Samuel, though battered and bruised, still clung to the wheel, and Ato, almost pounded to a jelly, had rolled into the scuppers where Roger was fanning him vigorously with a butter paddle. The Read Bird, having wings, could have left the ship at any time, but had clung bravely to his post, preferring to go down with the ship and his shipmates. Now all three of them stared in dazed silence at Tandy as he climbed back over the rail, for in the terrible confusion and excitement no one had seen him go overboard.

"Tandy! Tandy! Where've you been?" With outstretched arms Samuel Salt rushed groggily forward. "Shiver my liver! Why's everything so quiet? Could it be that you single-handed have destroyed that ship-shaking menace?"

"I don't think he's destroyed, Master Salt," answered Tandy, limping happily to meet the Captain, "but he's caught fast as a lobster in a lobster pot and can't move at all."

"Caught?" rasped Samuel, running across the deck to peer over the rail.

"By the creeping vine," explained Tandy, and in short, breathless sentences he told them all that had happened after he was flung into the sea.

"Well, bagpipe my mizzenmain sails!" gasped Samuel Salt, staring at Tandy with round eyes. "This is the strangest and happiest day of my life. You've saved the ship and the whole expedition, my boy, and all we have to do now is cut loose from this cavorting unicorn of the sea and sail off with the largest ivory horn in captivity. An ivory mast, blast my buckles! Wait till the Ozites see us sailing up the Winkie River with four masts instead of three! Ahoy, below! Ahoy, Kobo! Can you dive with me beneath this ship?"

"Dive and stay under as long as you can," vowed the hippopotamus, shaking the water out of her eyes and looking cheerily up at the Captain. "You see, I was right about those creeping vines, now wasn't I?" Nikobo, having done a little investigating on her own account, was well nigh ready to burst with pride at Tandy's quick action and the way in which the vines had overcome their gigantic foe.

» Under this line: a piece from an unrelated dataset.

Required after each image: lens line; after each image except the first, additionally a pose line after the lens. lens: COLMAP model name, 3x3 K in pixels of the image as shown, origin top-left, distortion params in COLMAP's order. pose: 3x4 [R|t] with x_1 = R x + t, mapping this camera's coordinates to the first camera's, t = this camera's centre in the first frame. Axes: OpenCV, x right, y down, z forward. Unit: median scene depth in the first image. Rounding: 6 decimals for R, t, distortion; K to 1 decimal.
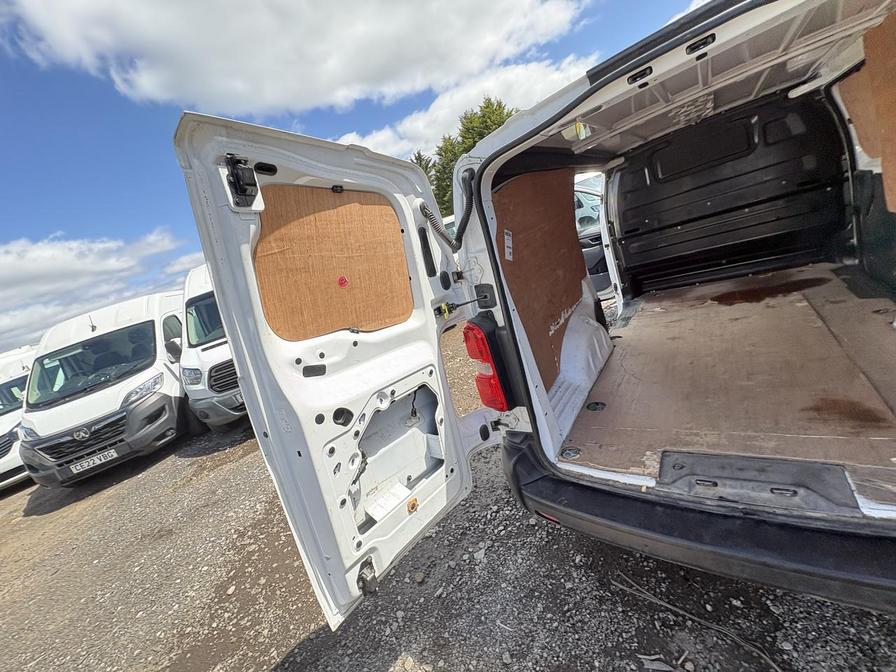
lens RADIAL K [[358.7, 0, 448.0], [0, 358.7, 329.3], [0, 0, 1]] dist [0.003608, -0.000052]
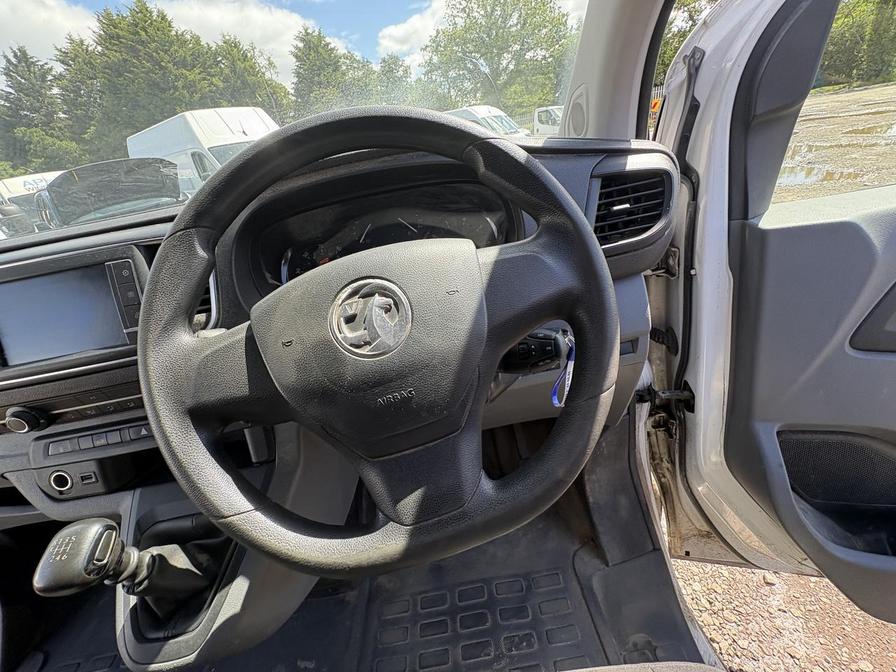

"RIGHT!" boomed Samuel Salt, hurrying off for his oxygen helmet and powerful diamond toothed saw. Ato was too bruised and exhausted to rise, but Tandy and Roger, perching on the ship's rail, watched Samuel in his queer diver's helmet climb down the rope ladder and clamber up on the hippopotamus. Next minute Nikobo had disappeared under the surface and presently from the slight shiver and shake of the boat they knew that Samuel was determinedly at work cutting them loose. Fortunately there was room between the ship's bottom and the whale's head for Nikobo to swim about, and so splintering sharp was Samuel's saw that in less than five minutes he had cut off the great column of ivory level with the ship's bottom, carefully calking the edges with material he had brought down. In its tight and live wood crate the Narwhal could not stir an inch, and, while the cutting of its horn was not painful, it blubbered and spouted so terrifically that Samuel and Nikobo heaved tremendous sighs of relief when the dangerous operation was accomplished.

Backing off a few paces, Nikobo began butting the crated sea beast with her head till she had driven it out from beneath the boat. Roger and Tandy, with little shrieks of wonder and excitement, saw the crated fish like some queer and monstrous mummy rise to the surface and go floating sullenly away toward the east. Now that they had a full view of the Narwhal they saw that it was three times the length of the Crescent Moon.

"A great wonder Sammy didn't tie it to the ship and tow it along," sighed Ato, who had at last got to his feet and draped himself weakly over the rail. "Some fishin'—eh, Mates?"

"But look at the beautiful mast we have!" cried Tandy, waving to Nikobo and the Captain as they came cheerfully alongside.

"Huh! you're as bad as Sammy," grunted Ato, rubbing his bruises sorrowfully. "And of course a mast was just what we were needing! Whale of a mast! Mast of a whale! HUH!"